Risk to lessors to plummet in India while aircraft deferrals and cancellations continue to mount

Juliette O'Neill
By Juliette O'Neill August 17, 2016 15:10

Risk to lessors to plummet in India while aircraft deferrals and cancellations continue to mount

R.N. Choubey, Indian Civil Aviation Secretary, has confirmed that the government is in the process of amending the legal framework to enable lessors to take back aircraft quickly from defaulting airlines: “We are exploring ways to de-risk the leasing business,” he said. “If the airline defaults on its terms, the leasing company or the owner of the aircraft could be allowed to take it out of the country quickly [within seven or ten days].”

But India may only change the rules for those airlines involved in the regional connectivity scheme, which at this time really cannot get off of the ground without lessor backing. Lessors want to be sure that the DGCA can swiftly deregister aircraft upon request by the asset owner – something that currently does not happen.

Meanwhile, pressure is building on the A380 program after Qantas announced that the airline “sees no market for the remaining eight A380 aircraft the airline is due to receive”, according to a statement by chief executive Alan Joyce: “There’s a network for 12 [the airline currently has in service] that’s very good and works very well, but the airline “struggles with a network for the next eight”. Although deferred the remaining eight A380 aircraft were never cancelled – this may change following this statement.

Given the rapid progress at Boeing on the 777-9, the A380 may struggle to survive for much longer without some sort of upgrade. This train of thought is exactly what Tim Clarke, CEO of Emirates, has been talking about for some time. He will be increasingly worried for his A380 order pipeline if Airbus is forced to slow production further or re-think the program altogether as Boeing is with the 747-8. Emirates and Airbus together will surely have to announce the launch of an improved A380 in 2017.

In another expected blow for Airbus, LATAM is pushing back deliveries. LATAM reported a wider-than-forecast net loss for Q2 2016 of US$92 million from US$50m for the same period last year.  LATAM has continued to cut capacity in the Brazilian market, shifting toward building up Lima as a hub.  Sales for the second three months of 2016 were US$2.1 billion, down from US$2.4 billion a year ago. In the first six months, the airline made a US$10 million profit.

LATAM will now defer 12 A320neo aircraft and two A350s. The airline has opted to redeliver five additional A320s, three A319s and one 777-200 freighter previously due for 2017 delivery.

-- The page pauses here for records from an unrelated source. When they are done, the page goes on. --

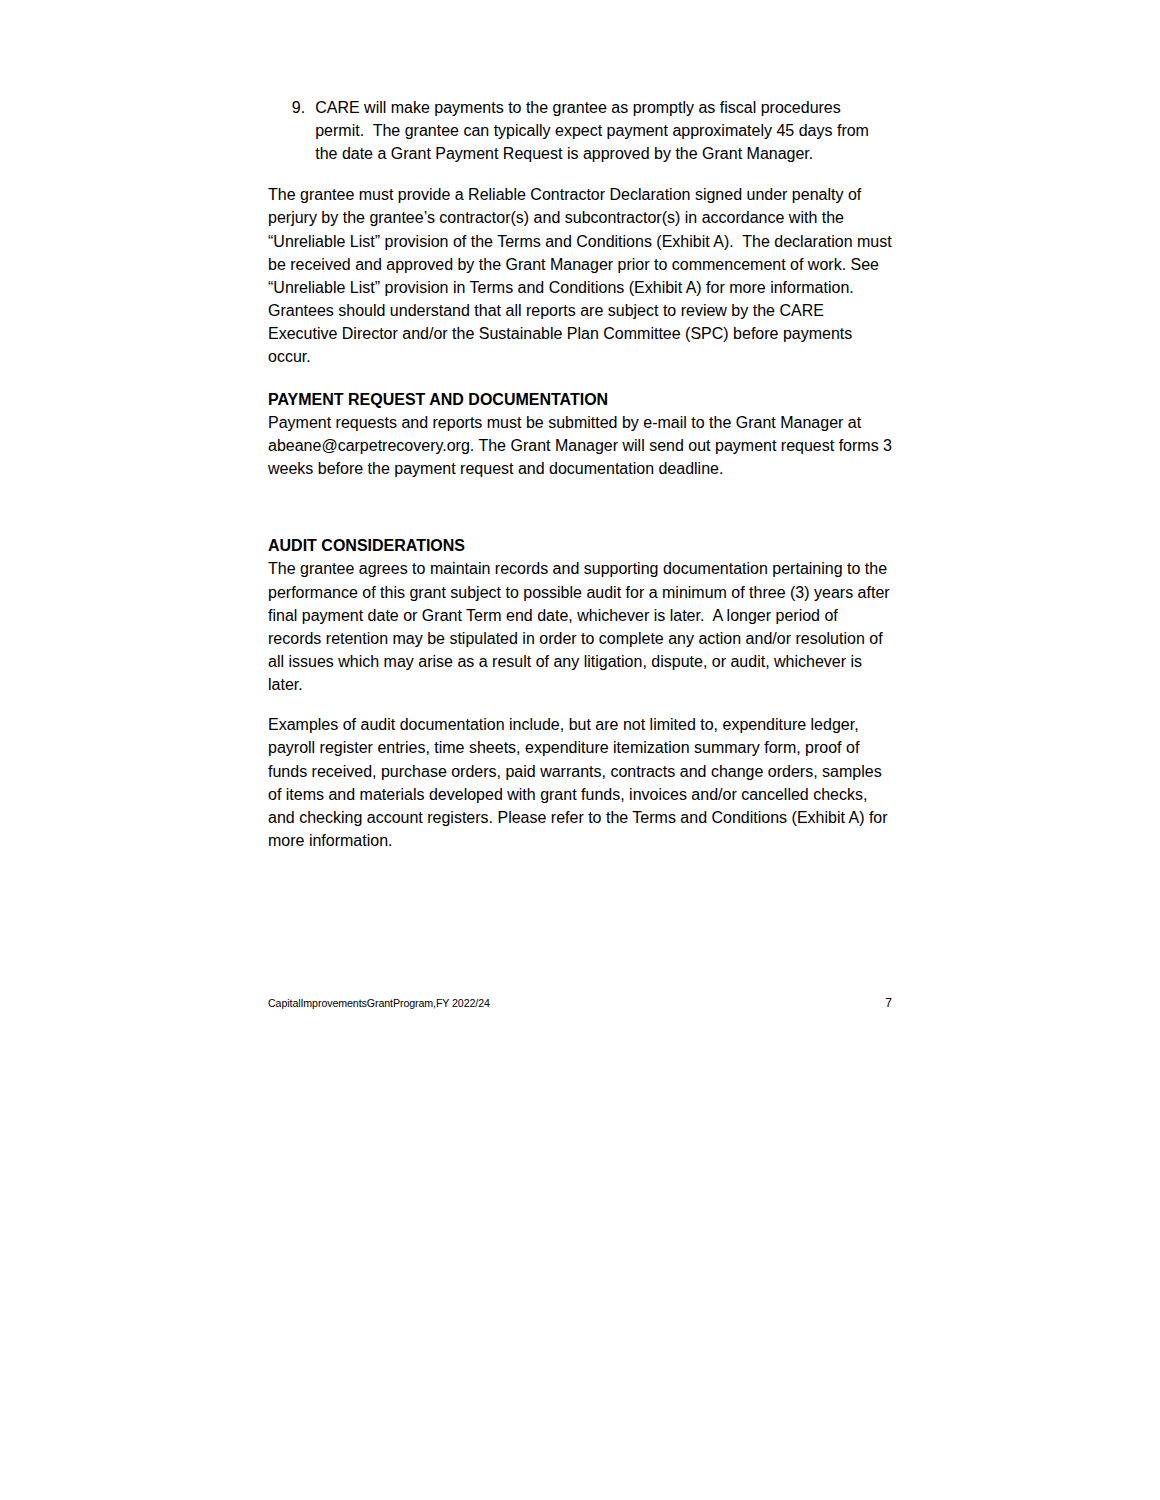CARE will make payments to the grantee as promptly as fiscal procedures permit. The grantee can typically expect payment approximately 45 days from the date a Grant Payment Request is approved by the Grant Manager.
The grantee must provide a Reliable Contractor Declaration signed under penalty of perjury by the grantee’s contractor(s) and subcontractor(s) in accordance with the “Unreliable List” provision of the Terms and Conditions (Exhibit A). The declaration must be received and approved by the Grant Manager prior to commencement of work. See “Unreliable List” provision in Terms and Conditions (Exhibit A) for more information. Grantees should understand that all reports are subject to review by the CARE Executive Director and/or the Sustainable Plan Committee (SPC) before payments occur.
Payment Request and Documentation
Payment requests and reports must be submitted by e-mail to the Grant Manager at abeane@carpetrecovery.org. The Grant Manager will send out payment request forms 3 weeks before the payment request and documentation deadline.
Audit Considerations
The grantee agrees to maintain records and supporting documentation pertaining to the performance of this grant subject to possible audit for a minimum of three (3) years after final payment date or Grant Term end date, whichever is later. A longer period of records retention may be stipulated in order to complete any action and/or resolution of all issues which may arise as a result of any litigation, dispute, or audit, whichever is later.
Examples of audit documentation include, but are not limited to, expenditure ledger, payroll register entries, time sheets, expenditure itemization summary form, proof of funds received, purchase orders, paid warrants, contracts and change orders, samples of items and materials developed with grant funds, invoices and/or cancelled checks, and checking account registers. Please refer to the Terms and Conditions (Exhibit A) for more information.
CapitalImprovementsGrantProgram,FY 2022/24 7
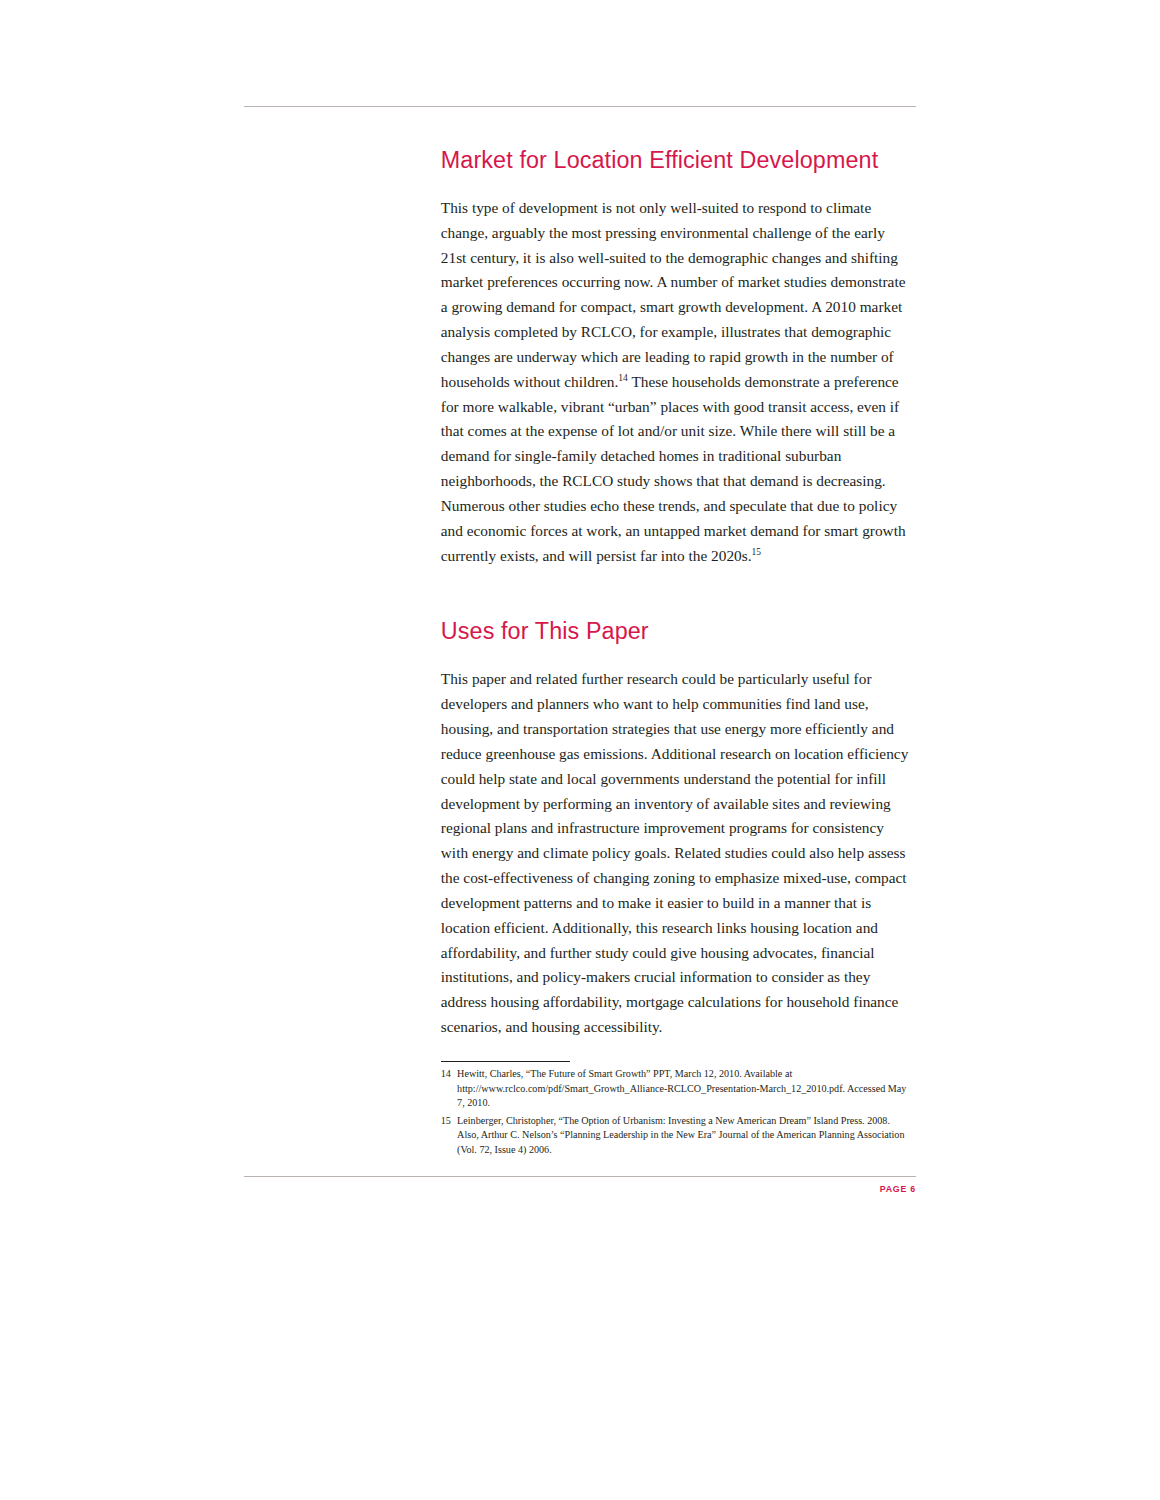Market for Location Efficient Development
This type of development is not only well-suited to respond to climate change, arguably the most pressing environmental challenge of the early 21st century, it is also well-suited to the demographic changes and shifting market preferences occurring now. A number of market studies demonstrate a growing demand for compact, smart growth development. A 2010 market analysis completed by RCLCO, for example, illustrates that demographic changes are underway which are leading to rapid growth in the number of households without children.14 These households demonstrate a preference for more walkable, vibrant “urban” places with good transit access, even if that comes at the expense of lot and/or unit size. While there will still be a demand for single-family detached homes in traditional suburban neighborhoods, the RCLCO study shows that that demand is decreasing. Numerous other studies echo these trends, and speculate that due to policy and economic forces at work, an untapped market demand for smart growth currently exists, and will persist far into the 2020s.15
Uses for This Paper
This paper and related further research could be particularly useful for developers and planners who want to help communities find land use, housing, and transportation strategies that use energy more efficiently and reduce greenhouse gas emissions. Additional research on location efficiency could help state and local governments understand the potential for infill development by performing an inventory of available sites and reviewing regional plans and infrastructure improvement programs for consistency with energy and climate policy goals. Related studies could also help assess the cost-effectiveness of changing zoning to emphasize mixed-use, compact development patterns and to make it easier to build in a manner that is location efficient. Additionally, this research links housing location and affordability, and further study could give housing advocates, financial institutions, and policy-makers crucial information to consider as they address housing affordability, mortgage calculations for household finance scenarios, and housing accessibility.
14
Hewitt, Charles, “The Future of Smart Growth” PPT, March 12, 2010. Available at http://www.rclco.com/pdf/Smart_Growth_Alliance-RCLCO_Presentation-March_12_2010.pdf. Accessed May 7, 2010.
15
Leinberger, Christopher, “The Option of Urbanism: Investing a New American Dream” Island Press. 2008. Also, Arthur C. Nelson’s “Planning Leadership in the New Era” Journal of the American Planning Association (Vol. 72, Issue 4) 2006.
PAGE 6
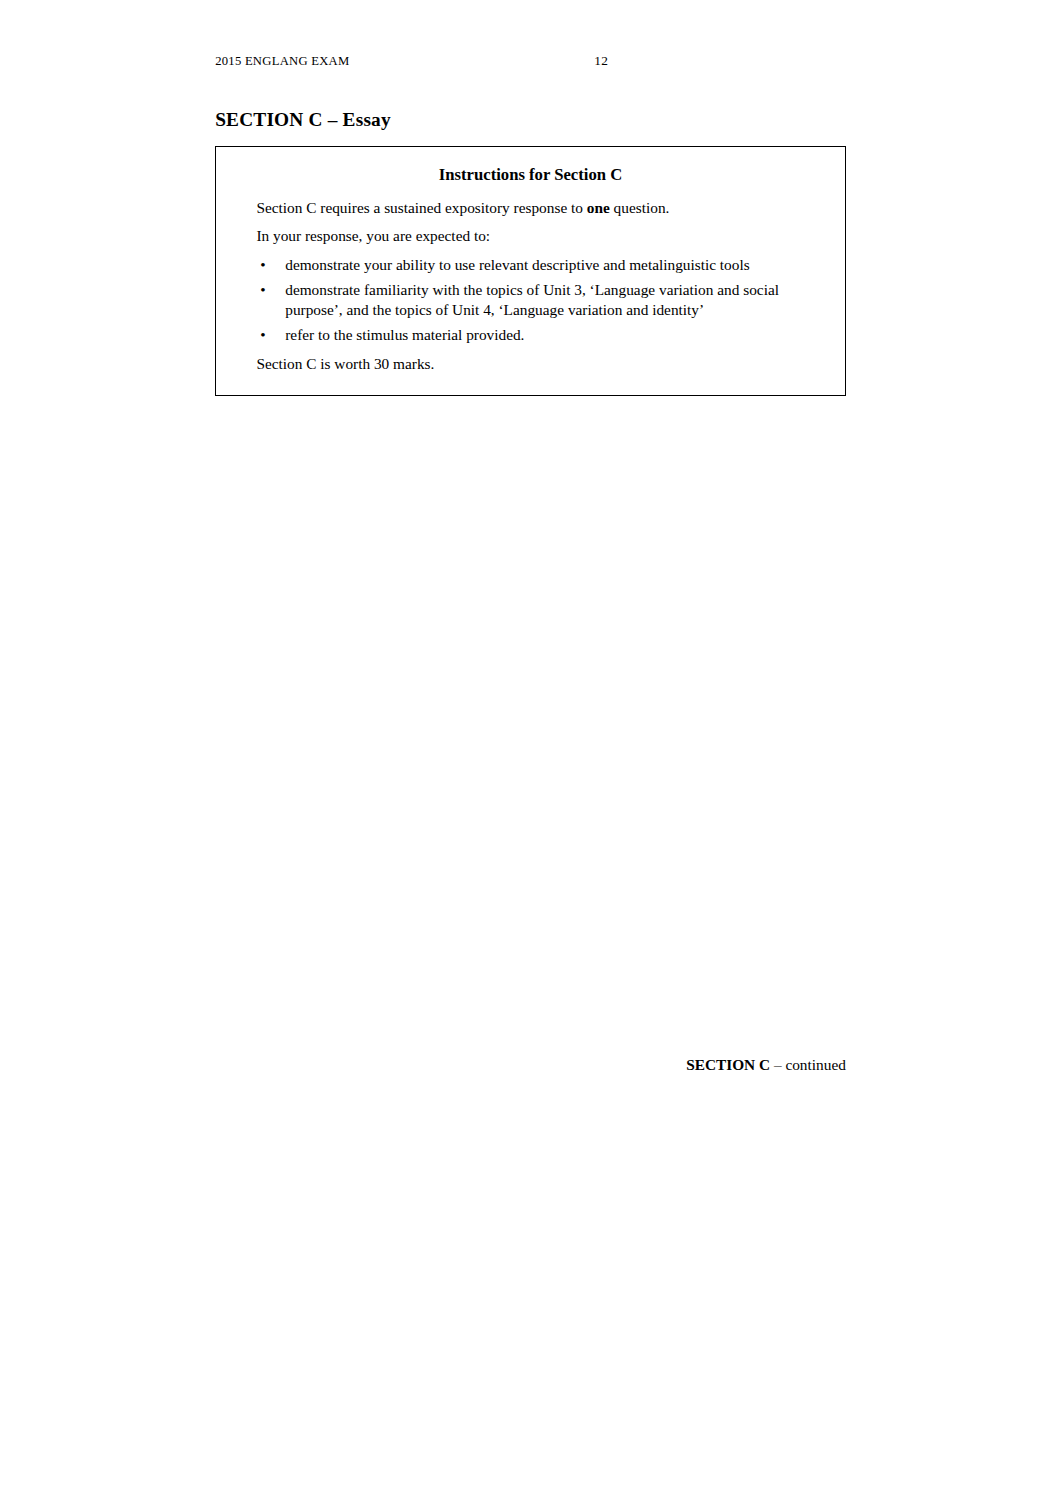2015 ENGLANG EXAM 12
SECTION C – Essay
Instructions for Section C
Section C requires a sustained expository response to one question.
In your response, you are expected to:
demonstrate your ability to use relevant descriptive and metalinguistic tools
demonstrate familiarity with the topics of Unit 3, ‘Language variation and social purpose’, and the topics of Unit 4, ‘Language variation and identity’
refer to the stimulus material provided.
Section C is worth 30 marks.
SECTION C – continued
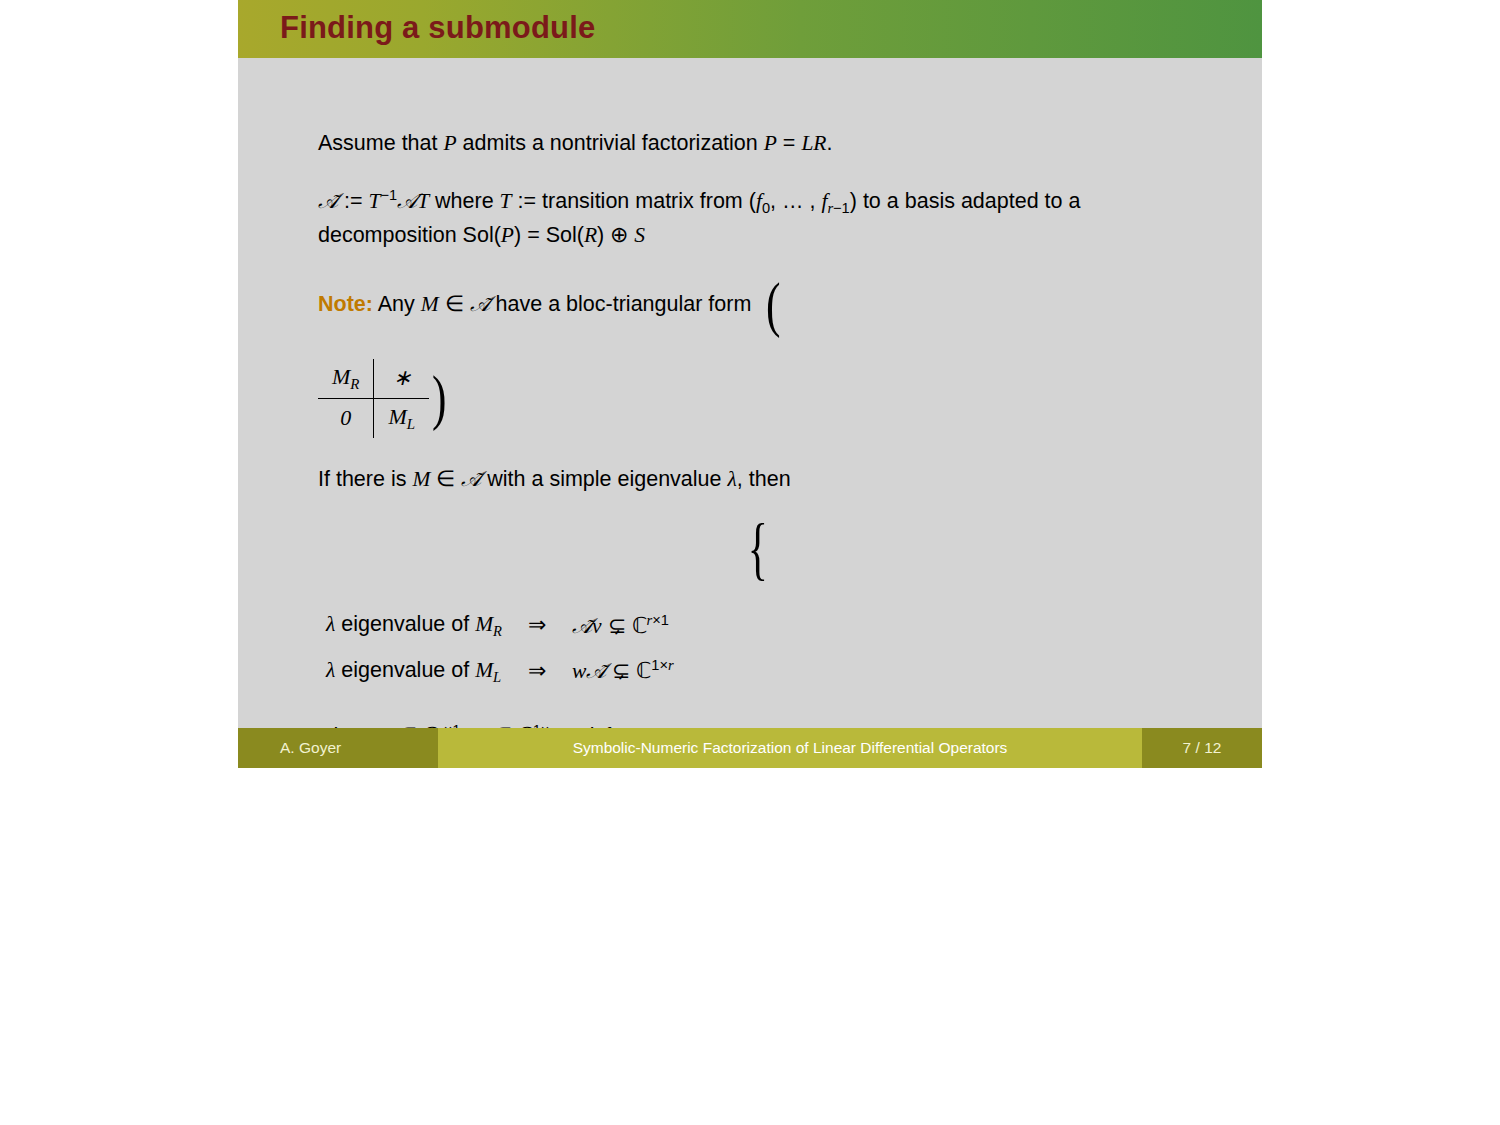Finding a submodule
Assume that P admits a nontrivial factorization P = LR.
𝒜̃ := T−1𝒜T where T := transition matrix from (f0, … , fr−1) to a basis adapted to a decomposition Sol(P) = Sol(R) ⊕ S
Note: Any M ∈ 𝒜̃ have a bloc-triangular form (
| M R | ∗ |
| 0 | M L |
)
If there is M ∈ 𝒜̃ with a simple eigenvalue λ, then
{
| λ eigenvalue of M R | ⇒ | 𝒜̃ v ⊊ ℂ r ×1 |
| λ eigenvalue of M L | ⇒ | w 𝒜̃ ⊊ ℂ 1× r |
where v ∈ ℂr×1, w ∈ ℂ1×r satisfy Mv = λv, wM = λw.
A. Goyer
Symbolic-Numeric Factorization of Linear Differential Operators
7 / 12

The airline maintained its margin guidance of 4.5% to 6.5% for 2016, and said previously announced fleet reductions were proceeding in line with plans. Part of this decline was offset by the continued positive trend in costs, with total operating expenses declining by 12%, resulting in a 10.5% decline in costs per ASK equivalent.

As of August 2016, LATAM Airlines Group has reduced fleet assets for 2017-2018 by US$1.1 billion, in line with the company’s previously announced plans to achieve a decrease of US$2.0 to US$3.0 billion in expected fleet assets for 2018.

In July, LATAM entered into an agreement with Qatar Airways to acquire up to 10% of LATAM’s total shares. If/Once approved, a capital infusion of US$ 613 million will run through the books in Q4 2016.

LATAM Airlines Group’s fleet stands at 333 aircraft including 241 A320 family aircraft, five A330-200s and three A350-900s. 37 767-300 passenger aircraft, 11 767-300F cargo aircraft, 10 777-300ERs, four 777-200Fs, plus 10 787-8 and 12 787-9s.